35.
Levi Pov
Szybko podbiegłem do drzwi.
Kiedy Eren nacisnął klamkę od zewnątrz, a drzwi nieco się otworzyły, zatrzasnąłem je na siłę i szybko przekręciłem klucz. Oddaliłem się od nich i odetchnąłem z ulgą. Jaeger szarpał za klamkę, pukał i kopał na przemian w drewnianą powierzchnię, oddzielająca mnie od niego.
''Otwórz te pieprzone drzwi!''
''Z-zostaw m-mnie, z-zostaw mnie w spokoju!'' Wykrzyczałem w strachu i rozpaczy. Co mu się stało? Czy naprawdę jest tak bardzo uzależniony od seksu? Co to ma do cholery znaczyć? Odstawia scenę tylko z powodu jednego rzutu w jego 'klejnoty'?
Sekundę później usłyszałem po drugiej stronie jego brudny chichot, a wredny uśmiech należący do szatyna, mogłem sobie aż za dobrze wyobrazić.
''Jesteś takim głupim, głupim chłopcem Levi.''
Słysząc jego głos zmarszczyłem brwi.
''Już widzę twój zdezorientowany wzrok.'' Powiedział Jaeger i miał rację, bo totalnie nie wiem o co mu chodzi.
Jednak w następnej chwili usłyszałem jak coś zostaje włożone do zamku i tym sposobem tkwiący, po mojej stronie klucz, zostaje wypchnięty.
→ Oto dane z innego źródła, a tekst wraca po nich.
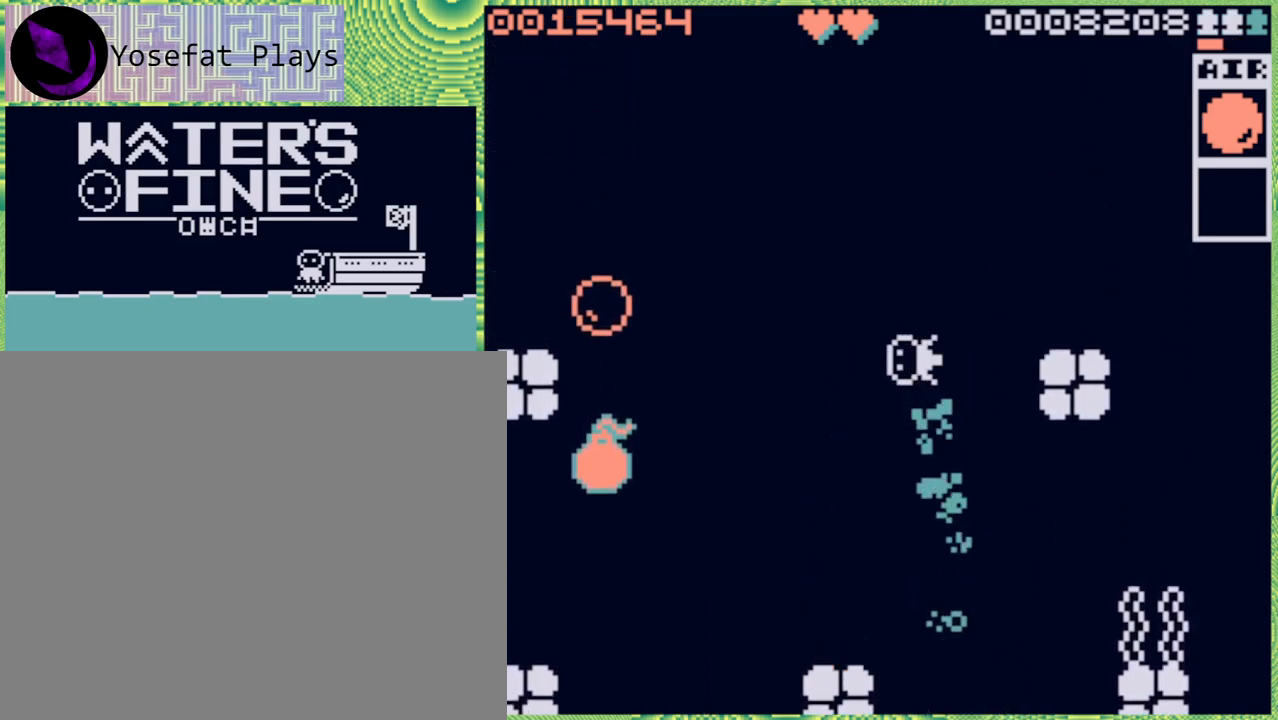
{"buttons": [], "left_stick": "left", "right_stick": "center", "events": [[83, "B", "up"], [150, "B", "down"], [250, "B", "up"], [300, "B", "down"], [417, "B", "up"]]}
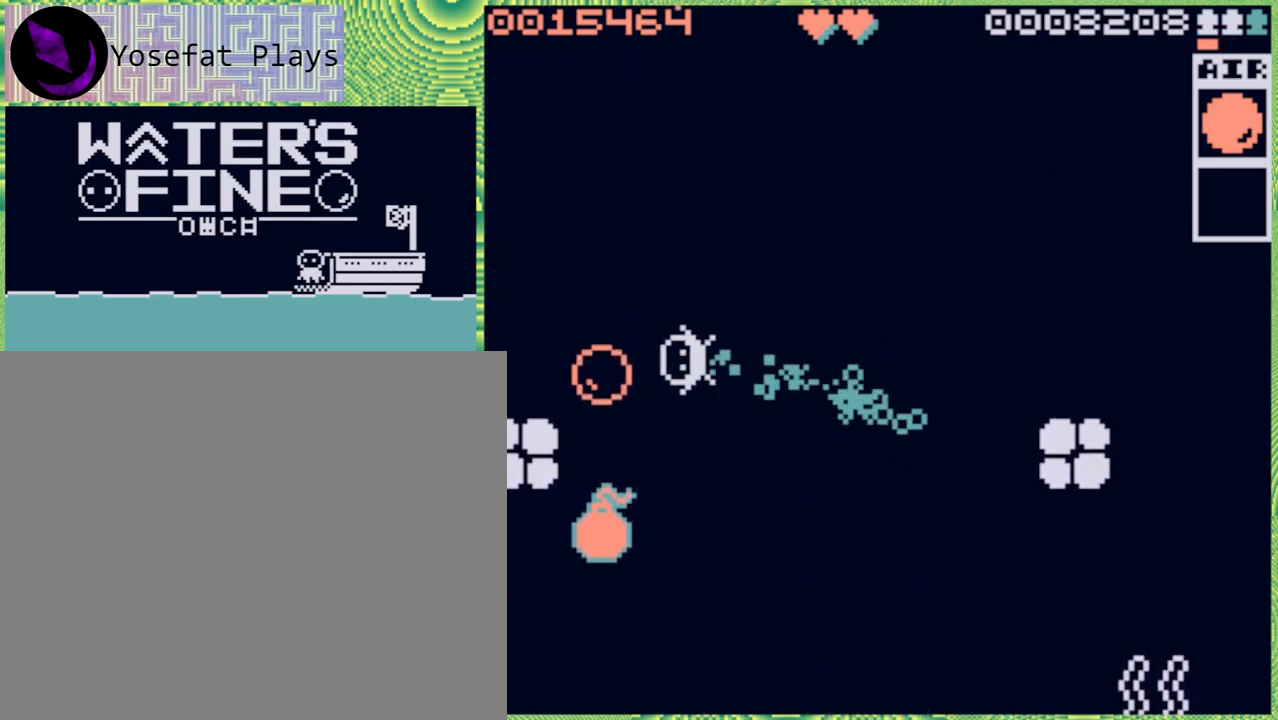
{"buttons": [], "left_stick": "right", "right_stick": "center", "events": [[83, "left_stick", "center"], [217, "left_stick", "right"]]}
Wzdrygnąłem się gdy usłyszałem dźwięk uderzającego o podłogę kawałka metalu, już wiedziałem co mnie czeka...
Eren ponownie zaczął coś majstrować przy zamku. Prawdopodobnie włożył drugi klucz, ponieważ w okamgnieniu drzwi zostały otwarte na oścież.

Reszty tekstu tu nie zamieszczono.